**The data**.
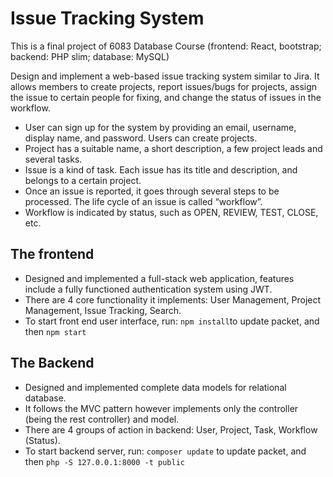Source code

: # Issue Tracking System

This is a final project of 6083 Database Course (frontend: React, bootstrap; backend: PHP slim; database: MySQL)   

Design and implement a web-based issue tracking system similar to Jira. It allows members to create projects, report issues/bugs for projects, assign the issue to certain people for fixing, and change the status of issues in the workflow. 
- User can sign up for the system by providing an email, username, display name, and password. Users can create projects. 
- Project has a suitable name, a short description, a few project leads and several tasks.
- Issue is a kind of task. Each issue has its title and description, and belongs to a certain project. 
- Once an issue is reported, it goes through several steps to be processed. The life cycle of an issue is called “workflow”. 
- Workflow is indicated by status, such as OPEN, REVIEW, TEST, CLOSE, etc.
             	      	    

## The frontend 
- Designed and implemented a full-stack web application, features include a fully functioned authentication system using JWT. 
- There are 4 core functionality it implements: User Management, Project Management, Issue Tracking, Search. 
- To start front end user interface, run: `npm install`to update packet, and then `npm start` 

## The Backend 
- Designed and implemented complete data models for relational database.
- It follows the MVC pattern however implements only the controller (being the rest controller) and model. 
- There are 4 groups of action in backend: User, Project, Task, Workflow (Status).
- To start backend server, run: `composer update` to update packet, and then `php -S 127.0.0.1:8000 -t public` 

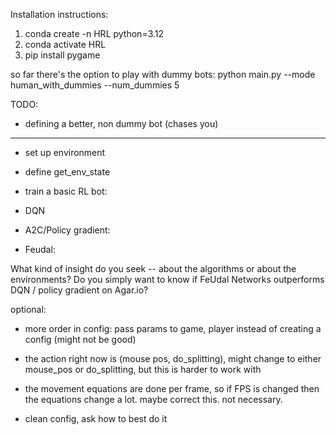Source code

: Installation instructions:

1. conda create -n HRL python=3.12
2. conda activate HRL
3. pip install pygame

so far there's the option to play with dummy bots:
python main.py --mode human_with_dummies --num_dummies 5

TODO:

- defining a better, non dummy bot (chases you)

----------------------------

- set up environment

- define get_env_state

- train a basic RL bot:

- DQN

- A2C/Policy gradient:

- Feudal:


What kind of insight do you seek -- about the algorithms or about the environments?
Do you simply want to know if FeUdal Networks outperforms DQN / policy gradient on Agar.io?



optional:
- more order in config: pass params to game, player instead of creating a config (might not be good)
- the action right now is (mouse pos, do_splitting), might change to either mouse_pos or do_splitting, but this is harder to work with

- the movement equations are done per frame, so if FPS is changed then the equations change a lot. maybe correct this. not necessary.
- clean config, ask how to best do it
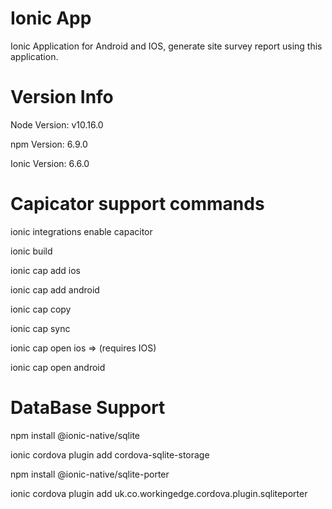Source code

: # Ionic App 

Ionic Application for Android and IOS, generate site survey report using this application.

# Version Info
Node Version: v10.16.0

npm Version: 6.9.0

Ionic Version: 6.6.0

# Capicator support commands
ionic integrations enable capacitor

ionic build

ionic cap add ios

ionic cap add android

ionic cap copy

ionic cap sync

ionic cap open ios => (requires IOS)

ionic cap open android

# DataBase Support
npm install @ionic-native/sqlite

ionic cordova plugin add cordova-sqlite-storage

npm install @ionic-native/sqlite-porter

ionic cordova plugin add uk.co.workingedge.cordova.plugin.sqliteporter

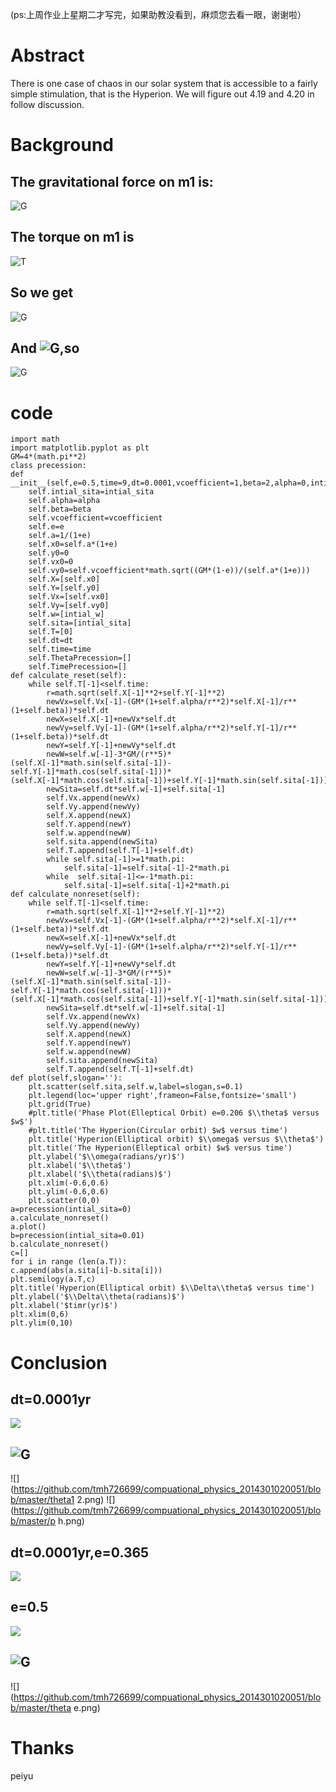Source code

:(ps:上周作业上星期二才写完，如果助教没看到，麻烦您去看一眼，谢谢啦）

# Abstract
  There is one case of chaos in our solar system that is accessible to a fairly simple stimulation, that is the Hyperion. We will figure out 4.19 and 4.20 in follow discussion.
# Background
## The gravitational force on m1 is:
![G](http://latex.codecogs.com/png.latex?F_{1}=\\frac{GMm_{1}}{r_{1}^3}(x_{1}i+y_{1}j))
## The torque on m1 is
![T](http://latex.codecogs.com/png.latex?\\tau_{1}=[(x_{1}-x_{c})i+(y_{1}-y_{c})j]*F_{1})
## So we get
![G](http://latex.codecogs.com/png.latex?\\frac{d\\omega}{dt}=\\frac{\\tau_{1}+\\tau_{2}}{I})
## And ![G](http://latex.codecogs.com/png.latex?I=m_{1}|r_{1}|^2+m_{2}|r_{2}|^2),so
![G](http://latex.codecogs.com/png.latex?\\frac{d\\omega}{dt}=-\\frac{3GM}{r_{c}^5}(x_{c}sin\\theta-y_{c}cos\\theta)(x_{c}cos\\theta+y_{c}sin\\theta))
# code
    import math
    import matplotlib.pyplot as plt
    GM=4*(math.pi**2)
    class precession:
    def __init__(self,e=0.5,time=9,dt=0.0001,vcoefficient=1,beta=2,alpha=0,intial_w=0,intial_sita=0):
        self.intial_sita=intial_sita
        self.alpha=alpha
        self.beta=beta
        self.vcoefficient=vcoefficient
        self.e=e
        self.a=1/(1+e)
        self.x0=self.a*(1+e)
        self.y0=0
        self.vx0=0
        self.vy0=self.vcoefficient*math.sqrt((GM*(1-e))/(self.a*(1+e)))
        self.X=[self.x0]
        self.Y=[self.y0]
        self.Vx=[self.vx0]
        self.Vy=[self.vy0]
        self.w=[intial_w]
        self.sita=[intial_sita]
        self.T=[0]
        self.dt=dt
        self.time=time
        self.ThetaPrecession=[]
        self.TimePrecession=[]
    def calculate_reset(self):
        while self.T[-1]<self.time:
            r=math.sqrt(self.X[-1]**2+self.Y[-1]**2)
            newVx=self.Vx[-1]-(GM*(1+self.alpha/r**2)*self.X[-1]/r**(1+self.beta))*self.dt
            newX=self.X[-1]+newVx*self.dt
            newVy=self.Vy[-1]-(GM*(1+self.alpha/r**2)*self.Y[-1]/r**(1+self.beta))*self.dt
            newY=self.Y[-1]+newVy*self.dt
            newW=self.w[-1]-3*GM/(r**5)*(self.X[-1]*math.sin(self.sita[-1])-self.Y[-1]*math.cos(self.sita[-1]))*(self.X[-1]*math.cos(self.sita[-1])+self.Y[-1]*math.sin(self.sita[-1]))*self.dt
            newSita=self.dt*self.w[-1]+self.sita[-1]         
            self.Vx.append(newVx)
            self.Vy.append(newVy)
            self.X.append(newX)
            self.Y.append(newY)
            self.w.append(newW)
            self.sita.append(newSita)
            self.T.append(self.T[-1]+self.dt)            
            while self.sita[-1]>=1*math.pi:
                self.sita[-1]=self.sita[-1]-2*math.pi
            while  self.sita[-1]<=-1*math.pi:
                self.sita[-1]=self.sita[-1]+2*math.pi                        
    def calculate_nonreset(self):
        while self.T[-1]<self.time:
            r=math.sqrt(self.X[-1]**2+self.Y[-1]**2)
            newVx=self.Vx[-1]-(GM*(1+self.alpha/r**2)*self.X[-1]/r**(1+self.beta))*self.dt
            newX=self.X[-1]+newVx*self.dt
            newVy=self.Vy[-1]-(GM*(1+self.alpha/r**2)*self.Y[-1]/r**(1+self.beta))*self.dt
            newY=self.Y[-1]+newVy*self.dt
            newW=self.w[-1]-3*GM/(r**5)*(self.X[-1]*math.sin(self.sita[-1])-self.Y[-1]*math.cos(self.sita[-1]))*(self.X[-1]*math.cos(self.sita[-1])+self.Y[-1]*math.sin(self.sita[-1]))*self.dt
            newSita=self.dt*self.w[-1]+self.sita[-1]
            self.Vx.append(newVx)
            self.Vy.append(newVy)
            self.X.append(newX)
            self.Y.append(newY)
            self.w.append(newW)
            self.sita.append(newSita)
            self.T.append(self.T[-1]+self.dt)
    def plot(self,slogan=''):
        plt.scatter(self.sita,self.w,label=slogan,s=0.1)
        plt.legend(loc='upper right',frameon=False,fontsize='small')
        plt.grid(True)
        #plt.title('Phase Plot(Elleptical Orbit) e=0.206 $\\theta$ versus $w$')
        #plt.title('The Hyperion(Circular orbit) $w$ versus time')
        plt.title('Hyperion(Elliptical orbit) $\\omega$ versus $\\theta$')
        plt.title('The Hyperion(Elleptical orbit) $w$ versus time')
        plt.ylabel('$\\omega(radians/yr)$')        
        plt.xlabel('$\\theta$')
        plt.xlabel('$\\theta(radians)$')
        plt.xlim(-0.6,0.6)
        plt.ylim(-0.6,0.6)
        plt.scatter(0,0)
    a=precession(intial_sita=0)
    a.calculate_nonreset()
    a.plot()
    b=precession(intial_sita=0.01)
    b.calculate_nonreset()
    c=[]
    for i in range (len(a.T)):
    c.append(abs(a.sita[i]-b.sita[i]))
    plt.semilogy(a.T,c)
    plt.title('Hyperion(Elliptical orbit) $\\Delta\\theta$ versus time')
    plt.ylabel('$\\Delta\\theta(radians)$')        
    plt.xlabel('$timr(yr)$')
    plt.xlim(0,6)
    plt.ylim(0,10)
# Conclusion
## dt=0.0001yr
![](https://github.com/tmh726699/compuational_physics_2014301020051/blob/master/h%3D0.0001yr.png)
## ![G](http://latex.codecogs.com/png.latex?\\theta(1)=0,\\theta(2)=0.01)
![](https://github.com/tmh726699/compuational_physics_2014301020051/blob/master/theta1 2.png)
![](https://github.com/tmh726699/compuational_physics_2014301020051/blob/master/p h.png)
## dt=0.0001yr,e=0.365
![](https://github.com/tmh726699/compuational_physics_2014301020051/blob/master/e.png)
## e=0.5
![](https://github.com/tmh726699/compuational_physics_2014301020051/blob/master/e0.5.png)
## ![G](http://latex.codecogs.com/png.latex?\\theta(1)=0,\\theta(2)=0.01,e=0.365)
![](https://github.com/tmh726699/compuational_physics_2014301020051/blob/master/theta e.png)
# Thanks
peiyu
--
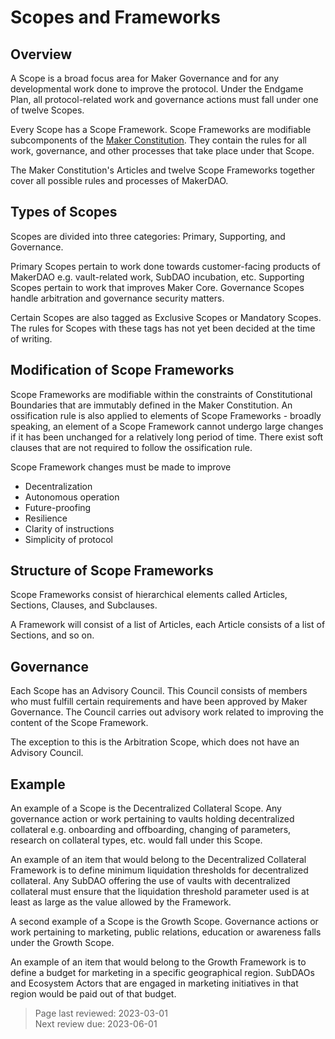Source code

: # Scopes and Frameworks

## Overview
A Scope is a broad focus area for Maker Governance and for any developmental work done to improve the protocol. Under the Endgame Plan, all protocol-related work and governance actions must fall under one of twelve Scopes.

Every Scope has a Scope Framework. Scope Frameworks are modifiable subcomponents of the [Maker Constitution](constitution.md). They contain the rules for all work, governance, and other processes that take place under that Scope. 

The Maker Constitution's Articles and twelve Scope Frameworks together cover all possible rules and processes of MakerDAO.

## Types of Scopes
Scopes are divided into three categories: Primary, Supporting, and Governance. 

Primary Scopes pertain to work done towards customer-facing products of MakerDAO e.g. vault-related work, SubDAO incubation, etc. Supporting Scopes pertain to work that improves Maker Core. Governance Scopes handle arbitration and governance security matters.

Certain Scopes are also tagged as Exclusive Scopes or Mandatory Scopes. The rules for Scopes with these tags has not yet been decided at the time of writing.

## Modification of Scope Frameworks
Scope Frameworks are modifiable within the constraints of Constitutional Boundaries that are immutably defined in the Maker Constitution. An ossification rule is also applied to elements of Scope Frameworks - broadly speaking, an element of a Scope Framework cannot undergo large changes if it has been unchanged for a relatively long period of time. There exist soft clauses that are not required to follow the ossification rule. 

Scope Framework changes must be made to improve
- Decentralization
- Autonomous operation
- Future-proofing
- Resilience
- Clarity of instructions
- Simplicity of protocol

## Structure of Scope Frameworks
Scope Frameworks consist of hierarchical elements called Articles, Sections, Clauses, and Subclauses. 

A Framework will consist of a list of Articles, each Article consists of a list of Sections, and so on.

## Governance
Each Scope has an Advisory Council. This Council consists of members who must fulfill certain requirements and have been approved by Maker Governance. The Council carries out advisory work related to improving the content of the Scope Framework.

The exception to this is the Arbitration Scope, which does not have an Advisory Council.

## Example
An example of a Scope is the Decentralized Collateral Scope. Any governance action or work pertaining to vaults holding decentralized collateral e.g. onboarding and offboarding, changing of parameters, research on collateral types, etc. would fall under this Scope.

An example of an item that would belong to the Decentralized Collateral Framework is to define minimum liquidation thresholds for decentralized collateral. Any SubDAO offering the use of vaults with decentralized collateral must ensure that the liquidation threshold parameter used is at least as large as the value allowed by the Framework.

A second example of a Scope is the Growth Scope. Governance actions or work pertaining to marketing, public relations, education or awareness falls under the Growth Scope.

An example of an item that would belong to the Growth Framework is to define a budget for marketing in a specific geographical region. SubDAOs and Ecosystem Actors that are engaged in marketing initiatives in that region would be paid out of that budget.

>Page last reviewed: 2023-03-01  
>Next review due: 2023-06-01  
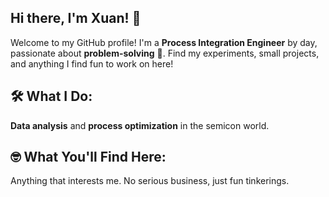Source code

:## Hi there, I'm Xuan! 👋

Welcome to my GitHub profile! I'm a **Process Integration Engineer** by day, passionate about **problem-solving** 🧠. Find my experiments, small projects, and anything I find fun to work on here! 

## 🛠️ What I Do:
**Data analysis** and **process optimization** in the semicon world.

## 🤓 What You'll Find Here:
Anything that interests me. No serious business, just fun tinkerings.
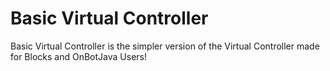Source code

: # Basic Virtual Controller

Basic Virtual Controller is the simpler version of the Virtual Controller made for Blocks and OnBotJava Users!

**Directions for this task**.
Among the entries above, copy exactly only the lines starting with the one containing "Scopes are divided" and going through the one containing "Primary Scopes pertain", both ends included.

**Output below**.
Scopes are divided into three categories: Primary, Supporting, and Governance. 

Primary Scopes pertain to work done towards customer-facing products of MakerDAO e.g. vault-related work, SubDAO incubation, etc. Supporting Scopes pertain to work that improves Maker Core. Governance Scopes handle arbitration and governance security matters.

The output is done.